There is, however, no legal authority in support of the government’s position. The directors argued that a strict duty to know would be inconsistent with, and would contradict, the codification of the section 174 CA 2006 duties. What’s more, they said that such duty – if imposed on all directors – would be practically unworkable and impossible to comply with, especially in large companies where information could be deliberately hidden from a director. It would also eradicate the role of non-executive director from the landscape of UK corporate governance, as few would be willing to act as non-executive directors if they were to be subject to an onerous duty to know the company’s financial position inside-out. While the debate continues, the government’s eventual abandonment of the claim suggests there were substantial merits in the defence.  

The threat of reviewing conduct through the lens of hindsight and practical lessons  


As seen from the Carillion proceedings, directors are often judged, either by authorities or in the court of public opinion, by people who enjoy the benefit of hindsight. They may be accused of not asking the right questions, even if they have not been provided with the necessary information or tools to do so, or the issue has arisen from circumstances that are beyond the director’s control. With this in mind, we set out below some practical tips for nominee directors to mitigate risk:  

  1. Clearly define the director’s role in the letter of appointment. The standard of care applicable to each director will depend on the specific role assigned to them and the particular circumstances. Accordingly, the more clearly drafted the director’s roles and responsibilities, the better case a director will have in arguing that their duties have been discharged in accordance with the letter of appointment.  
  1. When delegating matters to the expertise of others, make sure information is supplied to the director as a source of reliance. While directors may delegate responsibilities, they must obtain sufficient information to enable them to make informed decisions in supervising the company’s affairs and the delegate’s actions. Such information should be concise, clearly set out in a manner that is comprehensible to the director, and contain the necessary context, so a director who is not involved in the business day-to-day can form an educated opinion on the issue at hand. It is recommended to place rules and protocols for requesting information from appropriate sources and keep written records of such requests.  
  1. Focus on supervision of systems and strategy over individual decisions. Directors performing non-executive functions are often tasked with supervising management. Supervising the making of individual decisions can be challenging, especially in business-as-usual situations when it is more difficult to call in specialist support than during times of crisis. Supervising systems and strategy is a more realistic role for a non-executive director, which should fall within their time and resource constraints. Where a high-level decision is controversial or significant, board minutes should capture the detailed considerations of the directors and the factors they evaluate.  
  1. Have good Directors and Officers (D&O) Insurance in place.  
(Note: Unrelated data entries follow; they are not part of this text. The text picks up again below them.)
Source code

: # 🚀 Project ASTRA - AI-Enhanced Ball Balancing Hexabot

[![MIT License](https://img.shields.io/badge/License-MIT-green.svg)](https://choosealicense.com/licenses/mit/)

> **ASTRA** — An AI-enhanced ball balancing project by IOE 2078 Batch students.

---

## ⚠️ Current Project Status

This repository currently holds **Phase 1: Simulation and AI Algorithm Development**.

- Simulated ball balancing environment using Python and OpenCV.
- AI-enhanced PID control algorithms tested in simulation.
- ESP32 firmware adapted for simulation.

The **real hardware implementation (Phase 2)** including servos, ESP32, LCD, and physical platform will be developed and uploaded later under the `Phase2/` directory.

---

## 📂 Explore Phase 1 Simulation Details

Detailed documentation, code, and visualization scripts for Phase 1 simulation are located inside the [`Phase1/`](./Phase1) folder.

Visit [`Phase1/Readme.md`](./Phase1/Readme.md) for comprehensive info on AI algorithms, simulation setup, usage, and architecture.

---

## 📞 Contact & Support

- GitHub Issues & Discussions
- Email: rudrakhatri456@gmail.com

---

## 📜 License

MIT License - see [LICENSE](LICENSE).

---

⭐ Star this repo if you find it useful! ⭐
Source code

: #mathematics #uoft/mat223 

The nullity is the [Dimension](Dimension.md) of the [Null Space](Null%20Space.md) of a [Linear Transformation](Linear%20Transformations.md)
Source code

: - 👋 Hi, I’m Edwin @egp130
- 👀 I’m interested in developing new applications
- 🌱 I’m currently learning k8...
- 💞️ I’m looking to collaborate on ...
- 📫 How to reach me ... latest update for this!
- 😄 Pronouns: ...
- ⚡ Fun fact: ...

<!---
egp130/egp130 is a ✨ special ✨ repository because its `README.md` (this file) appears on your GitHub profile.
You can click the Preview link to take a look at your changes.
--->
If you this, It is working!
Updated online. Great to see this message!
D&O insurance can cover the cost of defending claims made against directors by shareholders, investors, regulators or third parties, and potentially any compensation costs that arise from an unsuccessful defence. While directors should of course seek to avoid a breach of their directors’ duties, a good D&O insurance policy can act as a safeguard against significant economic liabilities. 

In summary, directors representing their investor at board level in an investee company are expected to understand their duties under the law. Statutes and case law both lay down clear rules on conflicts of interests and to whom a director owes a duty. In setting the bar for reasonable care, skill and diligence, the law also recognises the diversity of functions performed by directors, taking into account the unique circumstances of each case.  


For directors, aids to navigating safely around so-called “unknown unknowns” include having clearly defined duties, efficient and informed delegation and monitoring protocols, and conducting visible diligence at a systemic level, rather than micro-management.